IL POTENZIALE DEFLATTIVO DELLE NUOVE TECNOLOGIE
SCENARI
Gli effetti economici della tecnologia devono essere ancora compresi: se già Keynes, nel 1930, si poneva la domanda sulla cosiddetta «disoccupazione tecnologica», 86 anni dopo stiamo ancora dibattendo su cosa accadrà al lavoro con i robot e l’intelligenza artificiale. Ma una cosa appare sempre più chiara e, non a caso, è stata sottolineata anche recentemente dal presidente della Bce, Mario Draghi: la tecnologia si sta mostrando un potente deflattore ed è una delle variabili chiave da monitorare soprattutto in Europa, prima area ad avvicinarsi agli scogli dei prezzi negativi. Non è immediato comprendere come operino le forze deflattive grazie alla Rete in quanto queste agiscono al di fuori del perimetro consumistico. Lo smartphone, per esempio, ha creato un bisogno che non esisteva entrando nel paniere dell’inflazione. Tutti lo vogliamo e il prezzo non è certo quello di un bene comune. Ma se i prodotti come lo smartphone possono alimentare una spinta inflattiva, la Rete spinge in direzione opposta: fin dagli albori il suo più rivoluzionario effetto è stato l’abbassamento del costo di transazione. Il web disintermedia, riduce all’essenziale la catena di distribuzione del valore, aggredisce i prezzi dei servizi (oggi un abbonamento mensile a Spotify costa come un unico cd) e, dunque, i salari. Chi se n’è accorto in anticipo ha creato imperi, occupato spazi, eliminato concorrenti.
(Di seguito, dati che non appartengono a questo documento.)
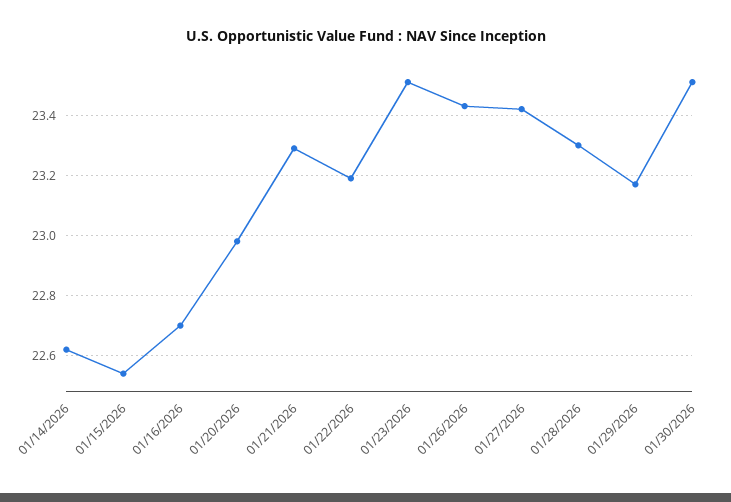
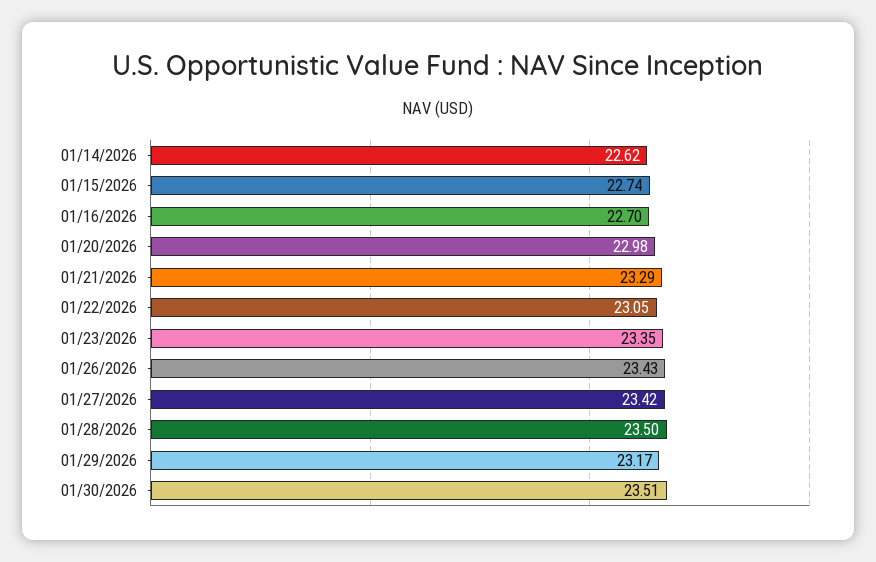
01/15/2026: 22.55 -> 22.74
01/22/2026: 23.2 -> 23.05
01/23/2026: 23.5 -> 23.35
01/28/2026: 23.3 -> 23.5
Gli effetti positivi non mancano: è grazie a questo fenomeno che dei ragazzi possono avviare delle start up con poche decine di migliaia di euro. Ma allo stesso tempo questo meccanismo ha ridotto le spinte alla base della crescita dei prezzi che si basano fondamentalmente su due forze: la domanda di beni e i salari. Se l’inflazione, come pensava Federico Caffè, è anche l’espressione della propensione delle classi sociali a scaricare sul vicino le tensioni, la tecnologia potrebbe apparire un naturale calmiere degli equilibri economici, fino a quando non spunta la deflazione. Prendiamo come esempio la nuova efficace economia della condivisione. Lo scontro tra taxi e Uber ha attirato l’attenzione per le proteste dei tassisti incapaci di cogliere il cambiamento: ostinarsi a non volere usare la forza delle «app» corrisponde a usare un profilo quadrato quando è stata scoperta la ruota. Ma una cosa è vera: la nuova economia crea opportunità, non stabilità. Quando i fondatori di Uber o di Airbnb parlano di «posti di lavoro» modificano i lemmi: affittare una stanza con Airbnb può aiutare il ceto medio ad arrotondare lo stipendio ma non può garantire delle rendite. Già oggi negli Usa UberX è considerato un valido ammortizzatore sociale tra un’occupazione e un’altra. Minori salari corrispondono a minore propensione al consumo e, infine, a minore inflazione da domanda. È il cane della tecnologia deflattiva che si morde la coda. E dovremo sempre di più farci l’abitudine.